It was the 2018 IPL final all over again. Sunrisers Hyderabad put up a total in excess of 170. They started their defence well with Bhuvneshwar Kumar bowling a maiden first over to Shane Watson. And they ended it wondering why this keeps happening to them?
Watson was lucky to survive the first over from Bhuvneshwar in that final. But luck perhaps didn't have as big a role to play in Watson surviving the first over in this match. It waited until later in the innings.
Watson was on 33 off 26 balls when wicketkeeper Jonny Bairstow dropped him off Sandeep Sharma. When Bairstow did take his catch later on, Watson had made 96 runs off 53 balls. After he was dropped, Watson scored 63 runs off 27 balls at a strike rate of 233.

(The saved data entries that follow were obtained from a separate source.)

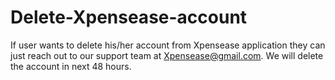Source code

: # Delete-Xpensease-account
If user wants to delete his/her account from Xpensease application they can just reach out to our support team  at Xpensease@gmail.com.
We will delete the account in next 48 hours.
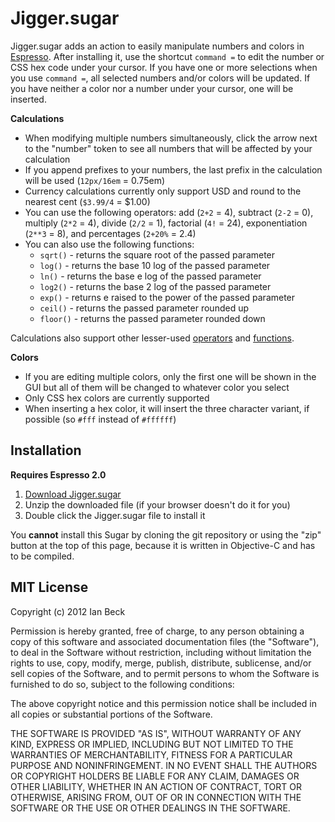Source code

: # Jigger.sugar

Jigger.sugar adds an action to easily manipulate numbers and colors in [Espresso](http://macrabbit.com/espresso/). After installing it, use the shortcut `command =` to edit the number or CSS hex code under your cursor. If you have one or more selections when you use `command =`, all selected numbers and/or colors will be updated. If you have neither a color nor a number under your cursor, one will be inserted.

**Calculations**

* When modifying multiple numbers simultaneously, click the arrow next to the "number" token to see all numbers that will be affected by your calculation
* If you append prefixes to your numbers, the last prefix in the calculation will be used (`12px/16em` = 0.75em)
* Currency calculations currently only support USD and round to the nearest cent (`$3.99/4` = $1.00)
* You can use the following operators: add (`2+2` = 4), subtract (`2-2` = 0), multiply (`2*2` = 4), divide (`2/2` = 1), factorial (`4!` = 24), exponentiation (`2**3` = 8), and percentages (`2+20%` = 2.4)
* You can also use the following functions: 
    * `sqrt()` - returns the square root of the passed parameter
    * `log()` - returns the base 10 log of the passed parameter
    * `ln()` - returns the base e log of the passed parameter
    * `log2()` - returns the base 2 log of the passed parameter
    * `exp()` - returns e raised to the power of the passed parameter
    * `ceil()` - returns the passed parameter rounded up
    * `floor()` - returns the passed parameter rounded down

Calculations also support other lesser-used [operators](https://github.com/davedelong/DDMathParser/wiki/Operators) and [functions](https://github.com/davedelong/DDMathParser/wiki/Built-in-Functions).

**Colors**

* If you are editing multiple colors, only the first one will be shown in the GUI but all of them will be changed to whatever color you select
* Only CSS hex colors are currently supported
* When inserting a hex color, it will insert the three character variant, if possible (so `#fff` instead of `#ffffff`)

## Installation

**Requires Espresso 2.0**

1. [Download Jigger.sugar](https://github.com/downloads/onecrayon/Jigger-sugar/Jigger.sugar.zip)
2. Unzip the downloaded file (if your browser doesn't do it for you)
3. Double click the Jigger.sugar file to install it

You **cannot** install this Sugar by cloning the git repository or using the "zip" button at the top of this page, because it is written in Objective-C and has to be compiled.

## MIT License

Copyright (c) 2012 Ian Beck

Permission is hereby granted, free of charge, to any person obtaining a copy of this software and associated documentation files (the "Software"), to deal in the Software without restriction, including without limitation the rights to use, copy, modify, merge, publish, distribute, sublicense, and/or sell copies of the Software, and to permit persons to whom the Software is furnished to do so, subject to the following conditions:

The above copyright notice and this permission notice shall be included in all copies or substantial portions of the Software.

THE SOFTWARE IS PROVIDED "AS IS", WITHOUT WARRANTY OF ANY KIND, EXPRESS OR IMPLIED, INCLUDING BUT NOT LIMITED TO THE WARRANTIES OF MERCHANTABILITY, FITNESS FOR A PARTICULAR PURPOSE AND NONINFRINGEMENT. IN NO EVENT SHALL THE AUTHORS OR COPYRIGHT HOLDERS BE LIABLE FOR ANY CLAIM, DAMAGES OR OTHER LIABILITY, WHETHER IN AN ACTION OF CONTRACT, TORT OR OTHERWISE, ARISING FROM, OUT OF OR IN CONNECTION WITH THE SOFTWARE OR THE USE OR OTHER DEALINGS IN THE SOFTWARE.
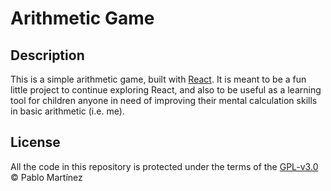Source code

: # Arithmetic Game
## Description
This is a simple arithmetic game, built with [React](https://react.dev/). It is meant to be a
fun little project to continue exploring React, and also to be useful as a
learning tool for children anyone in need of improving their mental calculation
skills in basic arithmetic (i.e. me).

## License
All the code in this repository is protected under the terms of the
[GPL-v3.0](https://www.gnu.org/licenses/gpl-3.0.en.html) © Pablo Martínez

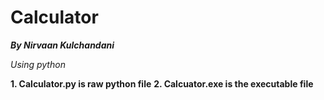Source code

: # Calculator

***By Nirvaan Kulchandani***

*Using python*

**1. Calculator.py is raw python file**
**2. Calcuator.exe is the executable file**
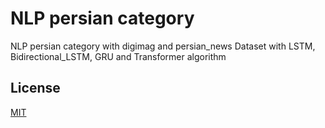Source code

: # NLP persian category
NLP persian category with digimag and persian_news Dataset with LSTM, Bidirectional_LSTM, GRU and Transformer algorithm

## License
[MIT](https://choosealicense.com/licenses/mit/)
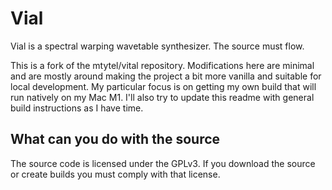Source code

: # Vial
Vial is a spectral warping wavetable synthesizer. The source must flow.

This is a fork of the mtytel/vital repository. Modifications here are minimal and are mostly around making the project a bit more vanilla and suitable for local development. My particular focus is on getting my own build that will run natively on my Mac M1. I'll also try to update this readme with general build instructions as I have time.

## What can you do with the source
The source code is licensed under the GPLv3. If you download the source or create builds you must comply with that license.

Had that catch been taken, Sunrisers would have got two wickets in two overs. With 96 runs required off the last ten overs, they would have had two new batsmen to target and things could have panned out differently.
ESPNcricinfo's Luck Index estimates that the drop cost them 31 runs. The runs cost is calculated by allotting the deliveries faced by Watson after the reprieve to the batsmen who follow him, and simulating the rest of the innings to estimate how many runs they would have scored off those deliveries. Luck Index estimates that given there were five overs left from Rashid Khan and Bhuvneshwar, the Super Kings batsmen to follow would have managed only 32 runs off the 27 extra balls that Watson faced.
Considering that the match was won only off the penultimate ball, Sunrisers could have ended up on the right side of the result had Bairstow taken the chance.